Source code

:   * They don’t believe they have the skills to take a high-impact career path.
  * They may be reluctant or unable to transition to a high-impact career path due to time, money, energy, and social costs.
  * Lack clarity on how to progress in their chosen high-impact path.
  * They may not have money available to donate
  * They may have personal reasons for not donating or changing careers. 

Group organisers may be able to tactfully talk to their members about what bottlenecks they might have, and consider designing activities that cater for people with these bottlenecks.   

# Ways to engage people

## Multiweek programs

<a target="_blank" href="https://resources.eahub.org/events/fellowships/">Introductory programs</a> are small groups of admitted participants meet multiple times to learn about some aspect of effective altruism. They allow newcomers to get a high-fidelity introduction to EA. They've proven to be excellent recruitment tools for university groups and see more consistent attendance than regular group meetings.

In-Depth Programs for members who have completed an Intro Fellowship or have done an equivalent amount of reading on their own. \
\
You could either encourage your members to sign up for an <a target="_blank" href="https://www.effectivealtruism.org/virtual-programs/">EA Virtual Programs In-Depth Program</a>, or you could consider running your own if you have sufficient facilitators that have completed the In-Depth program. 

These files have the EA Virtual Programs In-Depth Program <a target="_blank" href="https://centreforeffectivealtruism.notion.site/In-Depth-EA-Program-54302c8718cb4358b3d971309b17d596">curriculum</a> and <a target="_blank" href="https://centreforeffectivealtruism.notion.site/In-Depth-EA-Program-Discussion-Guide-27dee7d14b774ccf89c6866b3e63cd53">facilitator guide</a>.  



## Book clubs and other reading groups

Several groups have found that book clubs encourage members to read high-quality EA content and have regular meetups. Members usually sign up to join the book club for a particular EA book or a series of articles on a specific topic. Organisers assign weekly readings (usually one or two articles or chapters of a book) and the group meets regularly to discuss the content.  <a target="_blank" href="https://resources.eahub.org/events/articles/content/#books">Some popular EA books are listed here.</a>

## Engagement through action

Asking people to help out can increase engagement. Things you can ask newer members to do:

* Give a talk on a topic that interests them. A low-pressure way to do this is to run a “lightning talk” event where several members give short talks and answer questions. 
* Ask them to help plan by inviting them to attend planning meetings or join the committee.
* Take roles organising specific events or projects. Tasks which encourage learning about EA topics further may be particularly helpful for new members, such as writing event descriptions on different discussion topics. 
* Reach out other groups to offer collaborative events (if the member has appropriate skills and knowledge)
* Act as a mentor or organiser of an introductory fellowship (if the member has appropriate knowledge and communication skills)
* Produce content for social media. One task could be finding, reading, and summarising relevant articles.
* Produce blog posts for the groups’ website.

*Work request*
Set down, exactly as they stand above, the lines starting with the line with "or changing careers." and going on through the line with "## Engagement through action", and no others.

*Output*
  * They may have personal reasons for not donating or changing careers. 

Group organisers may be able to tactfully talk to their members about what bottlenecks they might have, and consider designing activities that cater for people with these bottlenecks.   

# Ways to engage people

## Multiweek programs

<a target="_blank" href="https://resources.eahub.org/events/fellowships/">Introductory programs</a> are small groups of admitted participants meet multiple times to learn about some aspect of effective altruism. They allow newcomers to get a high-fidelity introduction to EA. They've proven to be excellent recruitment tools for university groups and see more consistent attendance than regular group meetings.

In-Depth Programs for members who have completed an Intro Fellowship or have done an equivalent amount of reading on their own. \
\
You could either encourage your members to sign up for an <a target="_blank" href="https://www.effectivealtruism.org/virtual-programs/">EA Virtual Programs In-Depth Program</a>, or you could consider running your own if you have sufficient facilitators that have completed the In-Depth program. 

These files have the EA Virtual Programs In-Depth Program <a target="_blank" href="https://centreforeffectivealtruism.notion.site/In-Depth-EA-Program-54302c8718cb4358b3d971309b17d596">curriculum</a> and <a target="_blank" href="https://centreforeffectivealtruism.notion.site/In-Depth-EA-Program-Discussion-Guide-27dee7d14b774ccf89c6866b3e63cd53">facilitator guide</a>.  



## Book clubs and other reading groups

Several groups have found that book clubs encourage members to read high-quality EA content and have regular meetups. Members usually sign up to join the book club for a particular EA book or a series of articles on a specific topic. Organisers assign weekly readings (usually one or two articles or chapters of a book) and the group meets regularly to discuss the content.  <a target="_blank" href="https://resources.eahub.org/events/articles/content/#books">Some popular EA books are listed here.</a>

## Engagement through action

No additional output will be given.